The Hearing Officer also found that there was uncontested evidence that Constable Zarello subsequently attended ML’s residence to discuss the matter. The Hearing Officer concluded that that evidence added significant credence to ML’s assertion that he had been at the courthouse that day. In his reasons, the Hearing Officer went on to state that if ML had concocted the whole tale, one of the involved parties, Constable Zarello, Constable Singh or some other person would have testified to that effect. In our view, the comments of the Hearing Officer on this point do not indicate a reversing of onus but rather a weighing of evidence in his attempt to determine the issue of attendance by ML at Court.
The Appellant takes issue with this analysis by the Hearing Officer however, we have reviewed the reasons and find that the Hearing Officer was entitled to draw the inferences that he did, based upon the testimony of the witnesses.
We agree with the Respondent that the identity of the officer was not an issue at the disciplinary hearing but also we point out that the grounds for this appeal did not raise that issue. Considering the evidence that was presented at the disciplinary hearing, the Hearing Officer was entitled to draw the inference that Constable Zarello was the officer with whom ML had an exchange.
At page 10 of the Decision, the Hearing Officer summarized his findings. We have examined the Reasons and those findings, and particularly on the critical issue of the credibility of the witnesses, and we can find no manifest error committed by the Hearing Officer.
In our view, the Hearing Officer clearly accepted and preferred the evidence of ML on all of the substantive issues. He did not reject the evidence of the Crown Prosecutor but found that her testimony did not affect the credibility of ML on those central issues which involved confirming that ML did attend the Tannery Mall Court facility as a subpoenaed witness on June 30, 2004 and did have some exchange with Constable Zarello which left the impression with ML that he could leave. There was no evidence before the Hearing Officer that Constable Zarello took any action to prevent ML from leaving.

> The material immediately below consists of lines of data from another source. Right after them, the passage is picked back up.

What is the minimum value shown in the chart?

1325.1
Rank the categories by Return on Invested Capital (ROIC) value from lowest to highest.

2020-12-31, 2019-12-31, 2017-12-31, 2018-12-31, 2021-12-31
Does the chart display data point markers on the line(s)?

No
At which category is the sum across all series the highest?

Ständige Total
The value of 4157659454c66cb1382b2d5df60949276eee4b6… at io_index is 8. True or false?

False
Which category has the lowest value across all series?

The Hearing Officer had the benefit of observing and hearing the witnesses as they testified. In such circumstances, deference must be accorded to findings of credibility made unless there is patent error in the interpretation of and conclusions drawn from the evidence.
In our opinion, having read the Reasons as a whole, the Hearing Officer did not misapprehend or fail to consider or mistake the substance of the critical evidence. The analysis of the evidence was thorough. The logic was self evident. While the Reasons may contain wording that could be taken as ambiguous on some findings, overall, we do not find there was palpable error. The Hearing Officer clearly gave
adequate justification for the findings he made.
We find that the Reasons given by the Hearing Officer for conviction are not void of evidentiary foundation.
Notwithstanding that the grounds for appeal raise no issue with respect to penalty, we have considered the oral submissions of Counsel for the Appellant and Respondent on this appeal. The Appellant submitted that ten hours suspension would be more appropriate. The Respondent argued that the disposition of the Hearing Officer was correct.
We have also reviewed the submissions made and cases cited by both parties at the disciplinary hearing as well as the considerations on penalty expressed by the Hearing Officer. It is our opinion that the Hearing Officer reviewed and correctly applied the criteria set forth in Williams and Ontario Provincial Police (supra) and we see no reason to vary the sentence imposed.
Therefore the appeal is dismissed.
DATED AT TORONTO THIS 23rd DAY OF NOVEMBER, 2009.